Earnings season is here, and Netflix (NFLX -0.63%) shareholders are hoping that the premium streaming video leader isn't caught buffering. The shares hit a new 23-month high earlier this month. A strong report on Tuesday afternoon could send Netflix stock to a fresh two-year high.

A lot can go right. A lot can go wrong. Let's look at Netflix's own guidance and analyst expectations. Then let's pivot to see what bulls and bears are looking for when the streaming services pioneer steps up for its telltale financial update.

California streaming

Netflix is the world's most popular premium video service, with 247.2 million subscribers worldwide at the end of September. Its guidance in mid-October for the fresh financials it will discuss this week was encouraging. Netflix was modeling a record $8.69 billion in revenue for the holiday quarter, a 10.7% increase over the prior year. A nearly 11% year-over-year gain on the top line may not seem like much, but it would be the first time Netflix posts a double-digit percentage jump in revenue in two years.

The bottom line should pack even more octane. Its outlook calls for $956 million in earnings or $2.15 a share for the fourth quarter, several times over the depressed profit it posted a year earlier.

A lot has happened since Netflix took its last public look at the future three months ago. The SAG-AFTRA strike ended, reopening the domestic content pipeline but also accompanied by a spike in related costs. Hungry competitors have made the kind of moves you make when bellies grumble.

Analysts have gotten slightly more upbeat in recent weeks. They see the California-based entertainment pioneer earning $2.22 a share on $8.71 billion in revenue. Is it enough? If Netflix tops Wall Street's bottom-line target, it will be the company's fourth beat in a row.

A TV viewer channel surfing with one hand while grabbing for popcorn with the other.

Image source: Getty Images.

Changing channels

There's a lot going on in the streaming video space. Netflix and its rivals have been raising prices for their flagship offerings that are free of televised marketing missives, but also making sure that ad-supported options remain affordable to keep price sensitive customers from bailing.

However, Netflix competitors got a bit desperate heading into the holidays. They pumped out deeply discounted promotions for Black Friday, locking in subscribers but probably at the expense of average revenue per account contracting. Netflix continues to be the industry standard, and not just because it's the one generating gobs of net income while many of its rivals are streaming in the red. Don't sleep on that last point, as it finds rival services scaling back on content despite the higher price points. The competition is now even open to licensing content through Netflix as a side hustle to stay afloat.
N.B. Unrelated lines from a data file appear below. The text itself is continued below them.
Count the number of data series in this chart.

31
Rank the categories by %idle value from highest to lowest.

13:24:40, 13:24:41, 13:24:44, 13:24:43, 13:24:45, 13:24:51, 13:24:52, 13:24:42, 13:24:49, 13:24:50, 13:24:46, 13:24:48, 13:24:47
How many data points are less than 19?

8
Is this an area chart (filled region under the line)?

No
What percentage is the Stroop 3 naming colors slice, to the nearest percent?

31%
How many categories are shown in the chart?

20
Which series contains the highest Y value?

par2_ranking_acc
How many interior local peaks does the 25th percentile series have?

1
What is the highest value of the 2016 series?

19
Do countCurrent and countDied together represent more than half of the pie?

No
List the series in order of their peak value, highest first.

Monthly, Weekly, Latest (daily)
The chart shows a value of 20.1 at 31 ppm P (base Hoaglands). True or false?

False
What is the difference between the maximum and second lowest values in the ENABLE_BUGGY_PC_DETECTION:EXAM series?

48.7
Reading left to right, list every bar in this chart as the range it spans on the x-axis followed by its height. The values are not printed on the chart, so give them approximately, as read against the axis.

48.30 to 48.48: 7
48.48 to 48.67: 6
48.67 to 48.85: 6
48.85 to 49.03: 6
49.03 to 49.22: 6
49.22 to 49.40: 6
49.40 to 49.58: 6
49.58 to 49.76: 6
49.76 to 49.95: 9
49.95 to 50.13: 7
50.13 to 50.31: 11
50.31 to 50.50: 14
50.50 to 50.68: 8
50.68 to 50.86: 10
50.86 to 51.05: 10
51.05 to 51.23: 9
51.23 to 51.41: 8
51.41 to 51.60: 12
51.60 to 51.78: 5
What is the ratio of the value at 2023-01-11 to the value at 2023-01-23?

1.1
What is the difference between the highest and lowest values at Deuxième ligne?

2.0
There will be a shakeout. There may be consolidation. But all signs suggest that Netflix will continue to thrive as the top dog in streaming services stocks. Still, the bulls shouldn't be celebrating early. The stock is up 40% since the company announced third-quarter results three months ago. Expectations are high and rising. Netflix will need more than just an adequate report to keep the upticks coming.